Così sperimento in me, quotidianamente, che “l’opera è
tutto”». “L’opera è tutto” dunque, la cronaca
della vita dello studioso, si risolve nella cronologia e nella bibliografia
dei lavori letterari, così Croce voleva che si potesse dire di sé.
Ma riuscì a tener fede a questo ideale?
Con il titolo di Taccuini di guerra vengono ora raccolte le note che
Croce stese in quell’arco di tempo che va dal 25 luglio 1943, con la caduta
di Mussolini e l’inizio del drammatico epilogo dell’esperienza fascista,
al 31 dicembre 1945, quando ai segni del personale indebolimento fisico si aggiungevano
quelli altrettanto grevi relativi ad una realtà da poco nata quale era
l’Italia liberata.
Rinviando al termine alcune considerazioni sulla natura di questa edizione adelphiana,
si vuole anzitutto far presente ai possibili lettori che di uno degli aspetti
più importanti di quest’opera, quello storico-documentario chi
scrive può soltanto limitarsi a metterne in evidenza l’impressione
di trovarsi di fronte a documenti fondamentali per ricostruire la storia politica
di «quando l’Italia era tagliata in due». A partire dalla
ripresa dell’attività politica, la personalità di Croce
è come una pietra di paragone per valutare la coerenza dei partiti dell’opposizione
antifascista. Per questi egli svolse la decisiva funzione di raccordo con il
governo del re, presieduto dal maresciallo Badoglio e poi, quando Roma venne
liberata, in qualità di presidente del ricostituito Partito liberale,
fu riconosciuto da molti come il simbolo della continuità con la migliore
Italia prefascista.
Accanto ai dati storici, testimonianza delle importanti responsabilità
assunte dal Croce in questi anni, i Taccuini di guerra possono esser
letti anche misurando il riflesso sull’esistenza del filosofo di questi
impegni. Riconoscendo anzitutto come altri contenuti assunse la fedeltà
all’idea dell’operare rispetto agli anni in cui seppur colpito da
eventi drammatici, saldo al centro della sua esistenza era rimasto il lavoro
letterario, storico e filosofico. I drammi che avevano minacciato la continuità
della sua vita piuttosto finivano col rafforzarla, quasi come scosse di assestamento.
Ma questo vale soltanto per lo sguardo che, rivolgendosi al passato ha chiaro
davanti a sé il percorso di un’esistenza. Altro doveva dirsi del
presente. Lo scenario che offrono questi Taccuini di guerra è
invece quello di un tramonto vissuto, si potrebbe dire quasi in simbiosi, dall’individuo
e dall’epoca.

####

__COSA DEVI FARE__: Riprendi il brano sui Taccuini di guerra di Croce e continualo partendo dopo la sua ultima frase.

__DATI GREZZI__:
####

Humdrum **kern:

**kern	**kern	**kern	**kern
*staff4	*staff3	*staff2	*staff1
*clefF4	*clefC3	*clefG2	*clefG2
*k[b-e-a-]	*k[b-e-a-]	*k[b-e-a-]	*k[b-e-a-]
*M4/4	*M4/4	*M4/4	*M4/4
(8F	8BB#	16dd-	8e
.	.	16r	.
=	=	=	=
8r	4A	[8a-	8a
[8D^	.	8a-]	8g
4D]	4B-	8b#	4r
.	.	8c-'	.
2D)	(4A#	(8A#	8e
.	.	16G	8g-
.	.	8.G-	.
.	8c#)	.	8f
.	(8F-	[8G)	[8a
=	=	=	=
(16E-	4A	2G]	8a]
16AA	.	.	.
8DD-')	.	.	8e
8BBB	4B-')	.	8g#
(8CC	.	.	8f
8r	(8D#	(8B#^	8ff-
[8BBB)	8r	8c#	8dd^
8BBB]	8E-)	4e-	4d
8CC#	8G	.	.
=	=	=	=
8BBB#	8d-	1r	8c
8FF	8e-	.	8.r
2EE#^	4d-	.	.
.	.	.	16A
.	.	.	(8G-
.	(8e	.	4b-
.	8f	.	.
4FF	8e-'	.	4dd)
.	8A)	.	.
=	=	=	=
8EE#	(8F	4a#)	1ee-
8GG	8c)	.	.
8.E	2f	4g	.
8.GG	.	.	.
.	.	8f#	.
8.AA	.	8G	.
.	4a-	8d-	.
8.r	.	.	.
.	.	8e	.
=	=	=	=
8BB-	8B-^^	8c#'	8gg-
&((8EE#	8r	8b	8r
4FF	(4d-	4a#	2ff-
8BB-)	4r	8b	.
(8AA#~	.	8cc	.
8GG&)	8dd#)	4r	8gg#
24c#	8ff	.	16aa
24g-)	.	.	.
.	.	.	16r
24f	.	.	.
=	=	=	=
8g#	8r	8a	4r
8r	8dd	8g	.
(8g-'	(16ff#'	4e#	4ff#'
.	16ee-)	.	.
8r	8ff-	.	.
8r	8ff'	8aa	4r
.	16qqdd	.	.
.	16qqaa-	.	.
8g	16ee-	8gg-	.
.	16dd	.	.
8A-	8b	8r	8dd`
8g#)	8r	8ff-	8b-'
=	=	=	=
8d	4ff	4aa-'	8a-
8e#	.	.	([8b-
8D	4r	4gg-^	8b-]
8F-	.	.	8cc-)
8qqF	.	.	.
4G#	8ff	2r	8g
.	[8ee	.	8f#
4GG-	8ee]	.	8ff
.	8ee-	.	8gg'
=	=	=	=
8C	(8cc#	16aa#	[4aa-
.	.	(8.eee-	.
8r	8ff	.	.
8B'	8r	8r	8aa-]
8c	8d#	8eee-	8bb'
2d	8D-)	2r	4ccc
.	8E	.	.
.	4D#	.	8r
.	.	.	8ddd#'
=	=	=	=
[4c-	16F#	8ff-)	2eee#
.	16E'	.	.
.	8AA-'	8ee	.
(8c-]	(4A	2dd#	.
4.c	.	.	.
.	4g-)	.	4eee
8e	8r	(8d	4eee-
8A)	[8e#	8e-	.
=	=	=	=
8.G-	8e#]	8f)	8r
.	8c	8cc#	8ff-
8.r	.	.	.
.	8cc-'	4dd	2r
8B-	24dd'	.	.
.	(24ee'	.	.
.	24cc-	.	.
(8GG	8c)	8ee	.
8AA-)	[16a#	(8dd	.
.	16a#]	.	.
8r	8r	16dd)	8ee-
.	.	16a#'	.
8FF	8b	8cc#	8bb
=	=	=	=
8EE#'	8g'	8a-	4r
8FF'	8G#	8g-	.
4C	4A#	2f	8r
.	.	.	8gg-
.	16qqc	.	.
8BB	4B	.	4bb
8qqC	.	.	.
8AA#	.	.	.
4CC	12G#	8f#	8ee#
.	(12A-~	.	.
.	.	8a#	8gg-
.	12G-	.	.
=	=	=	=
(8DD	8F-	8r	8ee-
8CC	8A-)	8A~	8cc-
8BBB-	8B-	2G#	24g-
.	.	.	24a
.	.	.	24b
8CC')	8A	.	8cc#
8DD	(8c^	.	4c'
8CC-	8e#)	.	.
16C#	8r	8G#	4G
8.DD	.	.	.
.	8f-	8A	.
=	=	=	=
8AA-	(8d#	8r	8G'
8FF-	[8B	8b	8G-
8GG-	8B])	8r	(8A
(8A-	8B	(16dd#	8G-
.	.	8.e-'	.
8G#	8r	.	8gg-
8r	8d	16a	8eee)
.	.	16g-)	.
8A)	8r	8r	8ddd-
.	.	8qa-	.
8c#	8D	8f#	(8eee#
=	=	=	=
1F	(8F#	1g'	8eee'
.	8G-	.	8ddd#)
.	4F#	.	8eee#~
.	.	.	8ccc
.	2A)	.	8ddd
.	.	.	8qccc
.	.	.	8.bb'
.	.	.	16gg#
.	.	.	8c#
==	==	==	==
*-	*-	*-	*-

####

__RISPOSTA FINALE__:
Consueta nelle note di questi mesi ed anni è la tonalità della
tristezza o quella più aspra dell’angoscia. Esse lo visitavano
rendendogli breve il sonno, lunga la giornata. Al mattino Croce spesso annota
di essere «oltremodo pensoso». Nascevano questi sentimenti dall’illusione
che l’impegno politico, con il suo ritmo di incontri, scontri, interventi
e responsabilità pur avendo con la caduta del fascismo assorbito gran
parte del suo tempo e delle sue forze, potesse ancora considerarsi ‘temporaneo’,
transitorio.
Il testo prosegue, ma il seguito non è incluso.